In October, FINTRAC announced a record fine of nearly $177 million against Xeltox Enterprises Ltd., which is registered as operating out of a mailbox rental business in Vancouver.

It also fined Seychelles-based cryptocurrency exchange Peken Global Ltd., operating as KuCoin, more than $19.5 million for failing to register as a foreign money services company in September.

Neither Xeltox nor Kucoin have branches or employees in Canada, but both companies have hired Canadian lawyers to fight the fines in Federal Court.

Without borders, but not without law

Jessica Davis, president of Insight Threat Intelligence, is a illicit finance expert who once worked for FINTRAC and the Canadian Security Intelligence Service.

She said the $100 million resulting from the cryptocurrency-related audit was “pretty significant.”

Davis said she was surprised that no criminal charges had been filed yet as cryptoassets have been around for many years, but it took time for awareness to reach the “mainstream”.

“I think people still don't fully understand that profits made from cryptocurrency are actually taxable, which is kind of funny,” she said. “I think people for a long time thought they were outside the box, which obviously isn’t true.”

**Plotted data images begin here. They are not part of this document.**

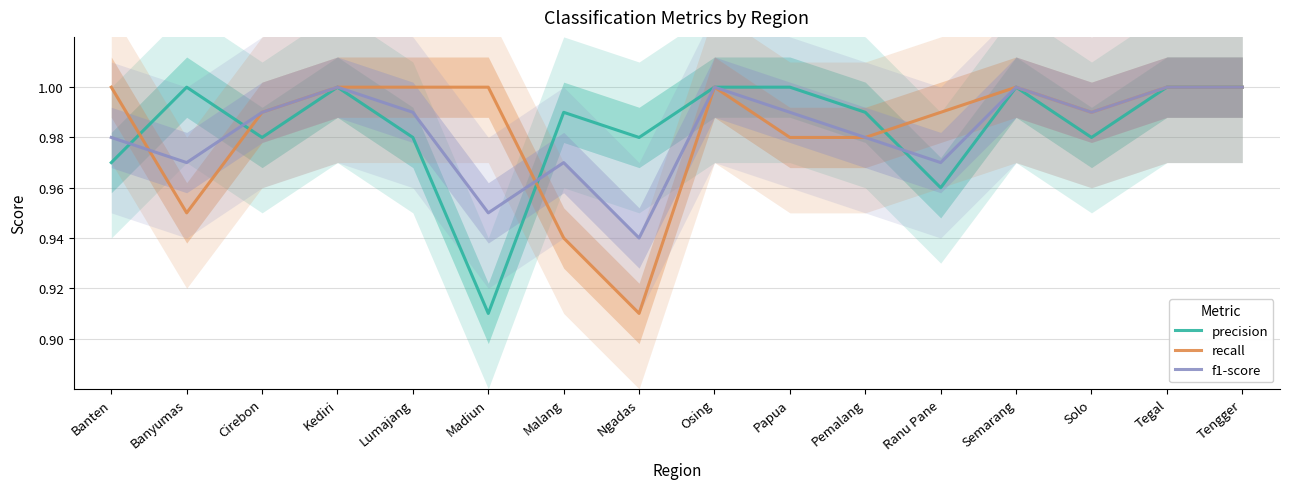

Which category has the lowest value across all series?

Madiun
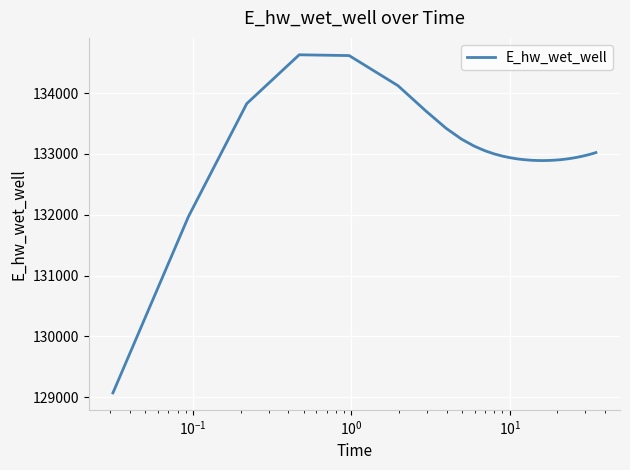

What is the difference between the maximum and minimum values?

5557.7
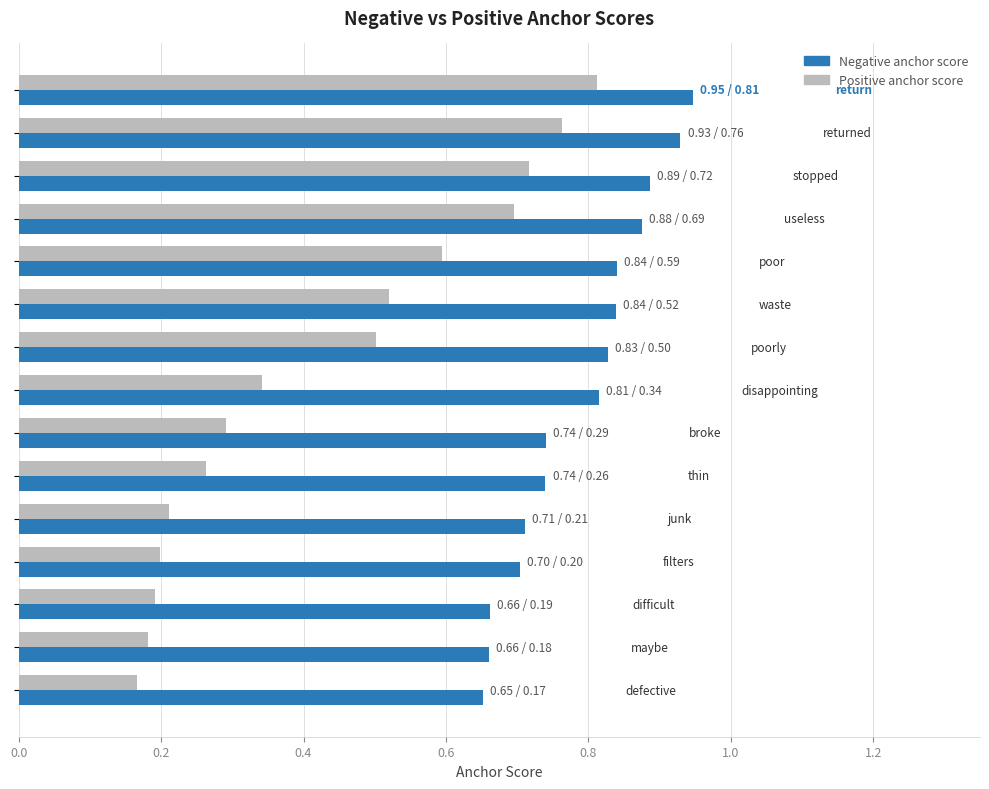

Rank the series by their average value, from highest to lowest.

Negative anchor score, Positive anchor score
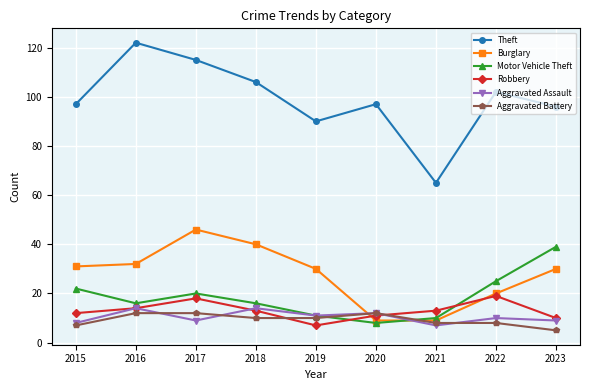

At which category does the chart reach its peak across all series?

2016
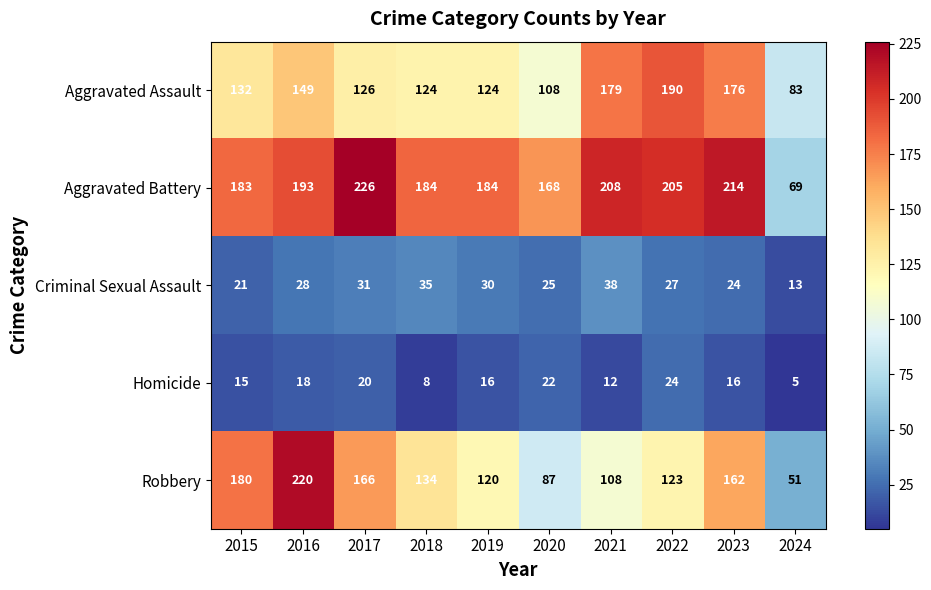

At which label is Criminal Sexual Assault closest to 25?

2020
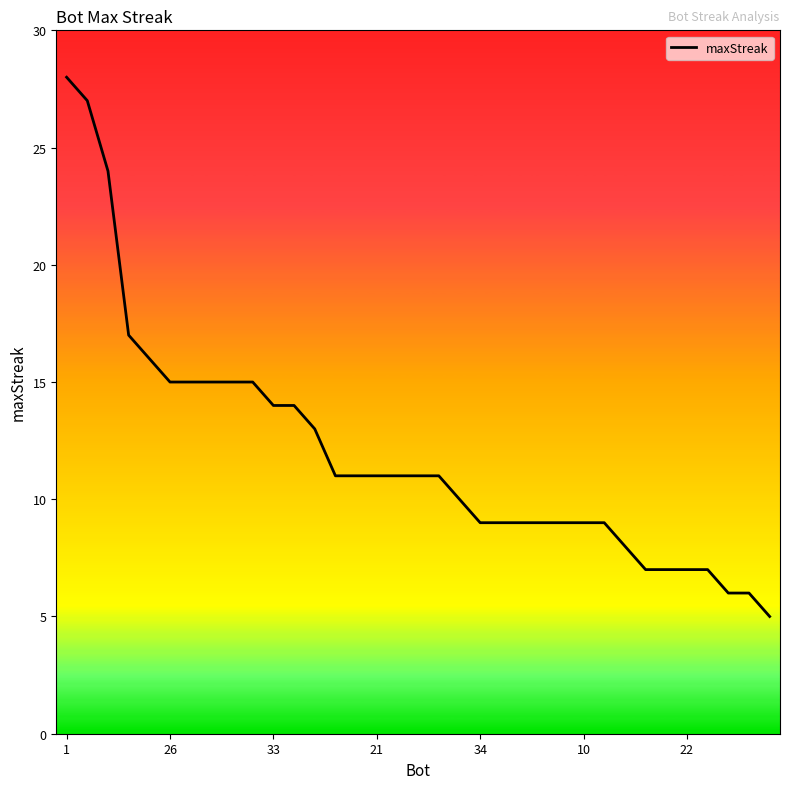

What is the greatest value displayed?

28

She said Canada is doing “very well” on the regulatory front, and while the space is borderless, it is not “lawless.”

“Where we have more problems is with enforcement. That is, actually continuing to investigate financial crimes, actually bringing those charges and demonstrating the effectiveness of our regime.”

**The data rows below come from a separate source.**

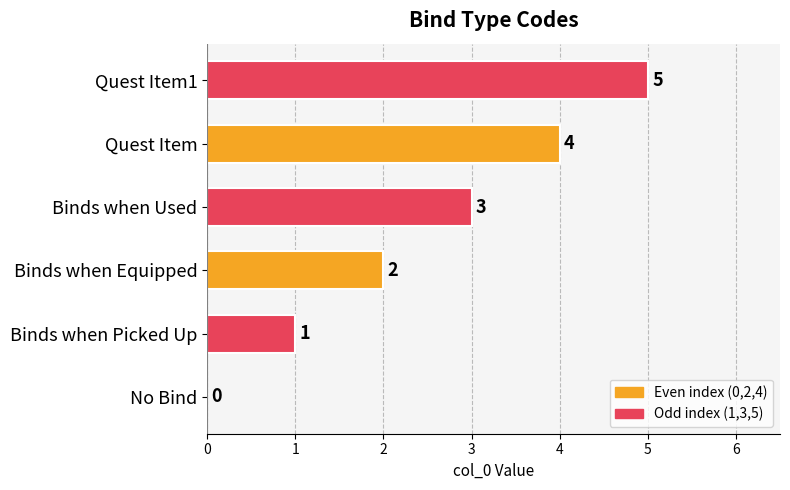

Are the bars horizontal?

Yes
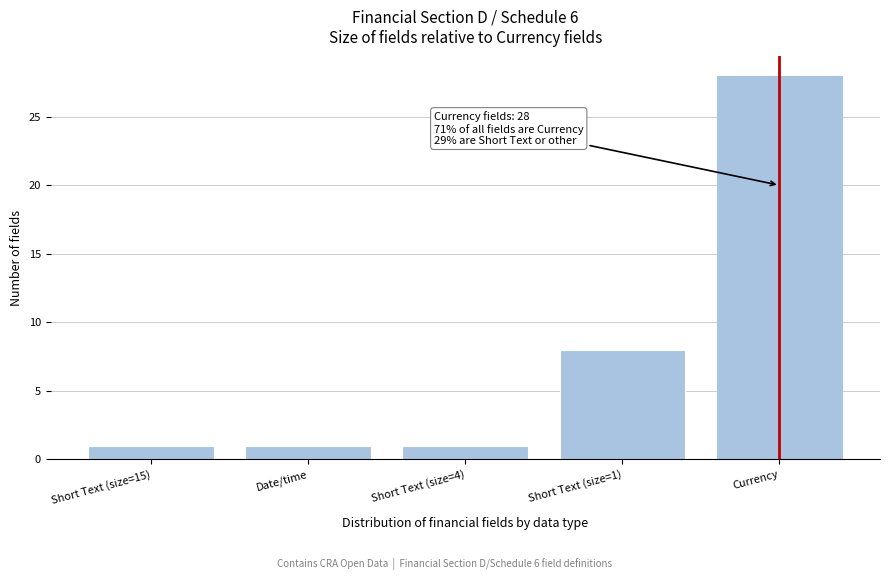

Reading left to right, list all the values displayed in this chart.

1	1	1	8	28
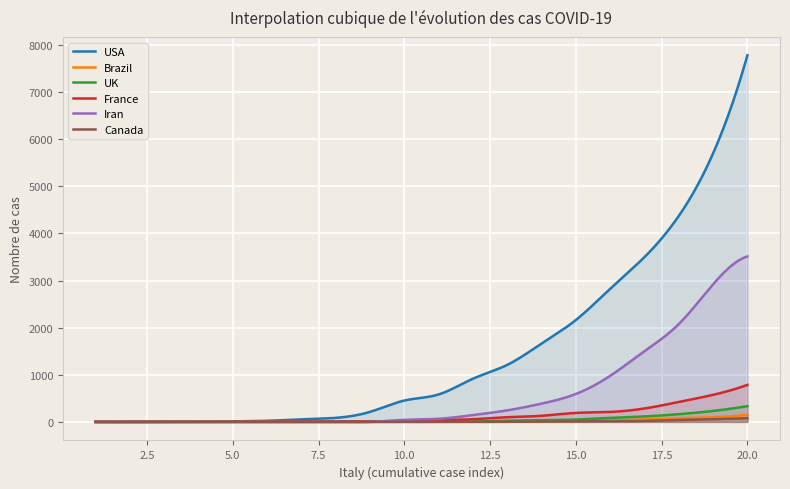

What is the average value of the UK series?

46.8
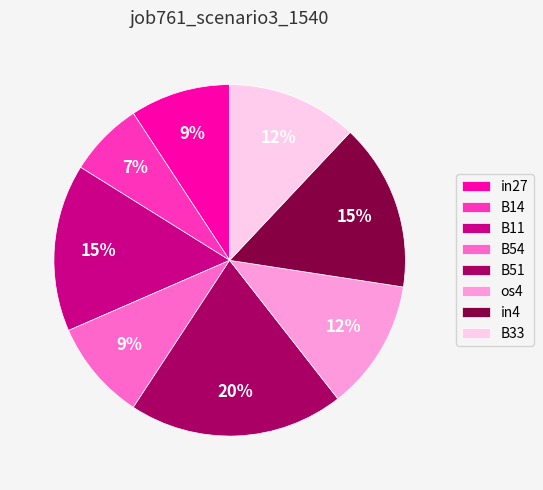

To the nearest percent, what percentage of the pie is B33?

12%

She said the RCMP's federal and contract policing model meant resources to investigate financial crimes could be “spent on supporting other investigations.”

“I would probably say that Canadians are much less concerned about financial crime than they are about other things, whether that's fair or not. And I would also say that politically the RCMP and other law enforcement agencies in Canada have not been required to actually show results on financial crime,” she said.

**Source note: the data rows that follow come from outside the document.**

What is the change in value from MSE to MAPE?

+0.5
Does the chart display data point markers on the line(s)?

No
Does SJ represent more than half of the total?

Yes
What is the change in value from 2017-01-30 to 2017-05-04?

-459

This year's budget does include a provision to create a Canadian financial crimes agency by spring 2026, but Davis said details of its mandate and structure remain unclear.

“It's been on different budgets and different iterations,” she said. “So I think this time I'm a little, maybe I'll say cautiously optimistic, but I'm going to wait and see what happens before I spend too much energy thinking about it.”

A federal court granted the CRA's unnamed parties request against Dapper Labs in September, nearly five years after it issued such a request to Toronto-based Coinsquare Ltd.

“CRA continues to address non-compliance by taxpayers/registrants identified during this UPR; therefore, we cannot provide a definitive estimate of the number or value of the resulting revaluations,” the agency said.

Finance Minister Francois-Philippe Champagne announced in October that the new financial crimes agency would “investigate complex cases of money laundering, organized criminal activity and online financial fraud.”

The agency, Treasury Canada said, will be “Canada's first organization dedicated to investigating complex financial crimes and recovering illicit proceeds from criminals.”